Japan Geoscience Union Meeting 2023

Presentation information

[J] Online Poster

S (Solid Earth Sciences ) » S-CG Complex & General

[S-CG55] Driving Solid Earth Science through Machine Learning

Mon. May 22, 2023 1:45 PM - 3:15 PM Online Poster Zoom Room (6) (Online Poster)
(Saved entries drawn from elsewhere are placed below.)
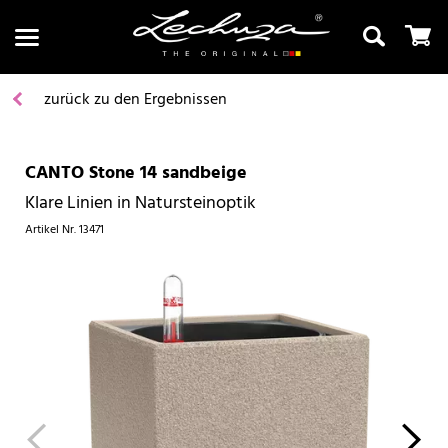
zurück zu den Ergebnissen
CANTO Stone 14 sandbeige
Suchen
Klare Linien in Natursteinoptik
Artikel Nr.
13471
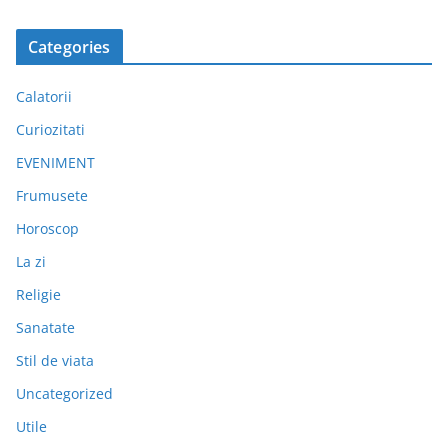
Categories
Calatorii
Curiozitati
EVENIMENT
Frumusete
Horoscop
La zi
Religie
Sanatate
Stil de viata
Uncategorized
Utile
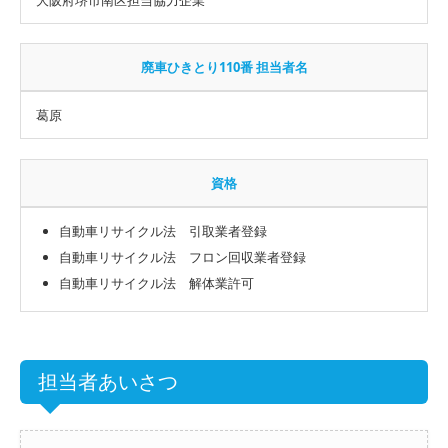
廃車ひきとり110番 担当者名
葛原
資格
自動車リサイクル法 引取業者登録
自動車リサイクル法 フロン回収業者登録
自動車リサイクル法 解体業許可
担当者あいさつ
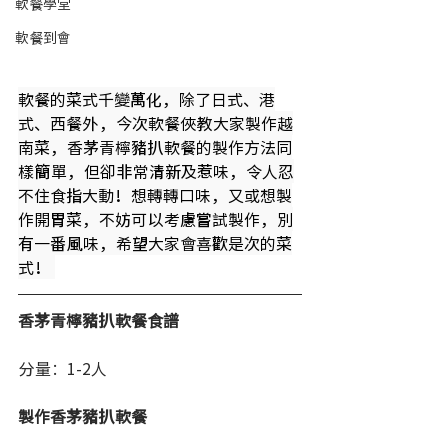
軟餐學堂
軟餐到會
軟餐的菜式千變萬化，除了日式、港
式、西餐外，今次軟餐俠教大家製作越
南菜，香茅青檸豬扒軟餐的製作方法同
樣簡單，但卻非常清新及惹味，令人忍
不住食指大動！想轉轉口味，又或想製
作開胃菜，不妨可以考慮嘗試製作，別
有一番風味，希望大家會喜歡是次的菜
式！ 
香茅青檸豬扒軟餐食譜
分量：1-2人
製作
香茅豬扒軟餐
convener:Hisahiko Kubo(National Research Institute for Earth Science and Disaster Resilience), Yuki Kodera(Meteorological Research Institute, Japan Meteorological Agency), Makoto Naoi(Kyoto University), Keisuke Yano(The Institute of Statistical Mathematics)

On-site poster schedule(2023/5/21 17:15-18:45)

1:45 PM - 3:15 PM

[SCG55-P15] Reproduction of ETAS model using LSTM

*Eito Nagai1, Naofumi Aso1 (1.Tokyo Institute of Technology)

Keywords:LSTM, ETAS, Machine learning

ETAS model (Epidemic-Type Aftershock Sequence model; Ogata, 1988) is one of the models that explain seismicity. Although the ETAS model can explain earthquakes in mainshock-aftershock sequences, it does not explain unusual seismicity such as earthquake swarms.
To solve this problem, we attempted to model seismicity using machine learning. we applied LSTM (Long Short-Term Memory) to earthquake catalogs. LSTM is a type of RNN (Recurrent Neural Network) with the advantage of learning and predicting time-series data. In this study, as a first step to analyzing diverse seismicity, we built an LSTM model that reproduces the ETAS model. For the training data, we used synthetic seismicity data created by the ETAS simulations, which follow the ETAS model perfectly. In the future, we would like to construct a model that can be applied to unusual seismicity that is not explained by the ETAS model.